▶ Required action 1:
In the StarCraft 2 passage, on what date did the game go through the Heart of the Swarm expansion?
▶ Required action 2:
Echo the StarCraft 2 passage word for word, starting with "The competitive esport" and going on through "units into battle.".

▶ Source extract:
^^^^^^^^

To test the predictive utility of these approaches one needs rich experience data comprising a large swath of the expertise continuum. The maximal adaptation framework, in particular, is designed for domains where learning occurs over hundreds or thousands of hours. Such task environments will be hard to construct in laboratory conditions as expertise takes thousands of hours to develop, and because cross-sectional comparisons of experts and novices can be misleading by only comparing snapshots of each player’s current level of expertise without showing each person’s individual development from novice to expert [28].

Here we examine transfer using real-world telemetry from skilled electronic sport (‘esport’) performance. First, StarCraft 2 is a domain of expertise, with full time professional players who have thousands of hours of practice. Furthermore, esports data collection can be performed automatically by participant computers, producing detailed measures of skilled performance across large sample sizes. This allows us to examine the impacts of domain change longitudinally and in the context of a player’s entire history of gameplay.

The competitive esport StarCraft 2

StarCraft 2 is a real-time strategy game where the player manages economic and military resources of a civilization, while at the same time attempting to destroy the civilization of their opponent. The player must focus both on macro-level tasks, like managing their economy and expanding their bases, while also focusing on micro-level tasks like commanding groups of military units into battle.

Given the central role of Chess in the history of expertise research [4], it is useful to compare Chess and StarCraft 2. Both are strategy games which involve the competition between artificial armies following stable starting conditions. It is useful, however, to highlight two important differences between the two games.

First, StarCraft 2 requires a great deal of task switching. Unlike Chess, where players begin with a complete army, in StarCraft 2 players must switch between the collection of resources, the production of an army, the control of one’s own army, and discovering hidden information about the opponent. These shifts require directing attention to various areas of the interface, and switching the viewscreen to look at various places on the large scale map upon which the game is played (for an investigation of attention in StarCraft 2 see McColeman et al. [29]). Second, StarCraft 2 takes place in real-time rather than in turns like Chess, so there is a large incentive to issue commands as quickly as possible. Previous research has found that one of the most robust predictors of skill in StarCraft 2 is the speed at which players can act after allocating attention to a new area within the game [28]. In short, the game demands speedy performance while under high cognitive load.

Our research focuses on two transfer problems found in the video game StarCraft 2. First, on March 12, 2013, StarCraft 2 went through the ‘Heart of the Swarm’ expansion. The Heart of the Swarm expansion was a particularly large change as it introduced seven new usable game units, each with unique appearances and abilities that had important gameplay implications. This change enabled new kinds of tactics and made many strategies less effective. Any player who purchased the Heart of the Swarm expansion had to integrate these units into their play. Even if they themselves were not using the new units, they would have to learn to counter the new dynamics imposed by the new units if their opponents opted to use them.

^^^^^^^^

▶ Dataset extract:
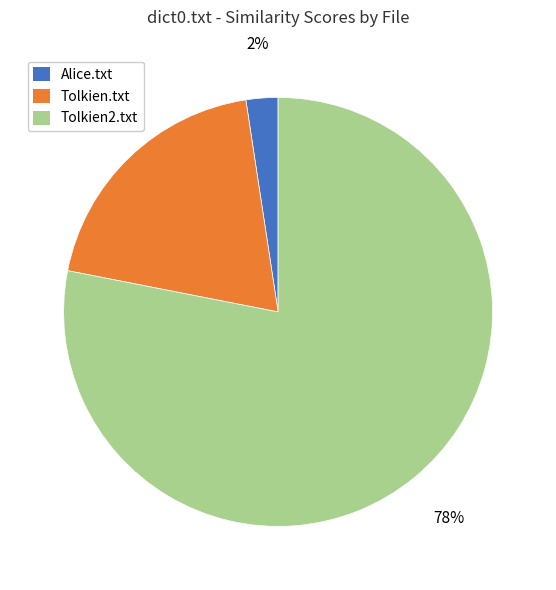

Which category has the biggest portion of the pie?

Tolkien2.txt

^^^^^^^^

▶ Exercise output 1:
March 12, 2013.

▶ Exercise output 2:
The competitive esport StarCraft 2

StarCraft 2 is a real-time strategy game where the player manages economic and military resources of a civilization, while at the same time attempting to destroy the civilization of their opponent. The player must focus both on macro-level tasks, like managing their economy and expanding their bases, while also focusing on micro-level tasks like commanding groups of military units into battle.